Using Full History Files (highly experimental)

*** Using Full History extracts to populate the Overpass API is discouraged at this time ***

Full history files are available either as planet file or extracts for a smaller regions (see Planet.osm/full).

The following example is intended as a starting point to demonstrate the overall process. It uses a rather small extract for the city of Mainz, which is provided by User:MaZderMind. Please refer to the Full History Extracts page for a recent .osh.pbf file of the city of Mainz. Depending on your available hardware you could also choose a larger file for a dry run, before running the full history dump.

As full history dumps and extracts are usually provided in osh.pbf format (full history file in Portable Binary Format), we use the osmconvert for an on-the-fly conversion to .osc file format. Please refer to the wiki page for compilation instructions. osmconvert needs to installed in the tools directory ($TOOLS_DIR).

Using osmconvert (at least 0.7V required!)

$TOOLS_DIR/osmconvert mainz.osh.pbf --out-osc | $EXEC_DIR/bin/update_database --db-dir=$DB_DIR --keep-attic --flush-size=8

Caveat: Using the OSM Change format (.osc) for update_database with --keep-attic is an absolute MUST. Using the Full Planet History (.osh) format instead will generate NO warning message. However, the database will be completely unusable afterwards, i.e. invalid data, performance will be factor 100 worse, etc.!

Update_database uses quite a large amount of main memory by default. If your update_database process gets killed, you can reduce the flush size at the expense of doing more frequent flushes to the database. The flush size can be defined via parameter --flush-size. The default value of 16 will require >4GB memory, while --flush-size=2 will keep your update_database process down to around 1GB, even for large full history extracts like Germany. For performance reasons you should to try increase this value as much as your available memory permits.

Open Issues

  • Performance: Running Overpass API queries on a full history extract DB results in massive increase in runtime / memory requirements (4s => 40 minutes) for Germany extract ( filter_attic_elements). Using osh format will create an invalid/unusable db, use .osc instead!
  • Currently there seems to be an issue with osmconvert 0.7U not returning ways with visible=false, see Github ticket, reported on osmconvert Wiki Discussion page - Fixed in osmconvert 0.7V
  • update_database implicitly assumes deleted nodes to not have any lat/lon values and does not yet evaluate the visible="false" flag.

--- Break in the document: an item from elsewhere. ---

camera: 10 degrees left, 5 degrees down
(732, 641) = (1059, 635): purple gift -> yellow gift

Unfortunately osmium_convert produces deleted nodes as lat="0.0000000" lon="0.0000000" along with visible="false". update_database considers these as proper nodes rather than deleted ones, see Github Ticket Obsolete when using .osc instead of .osh
  • Both osmium_convert and osmconvert produce an XML for relation id 240302 version 2, which cannot be handled by the Expat parser used in Overpass API, see Github Ticket for osmium_convert. => fixed, need to wait for next available full history extract.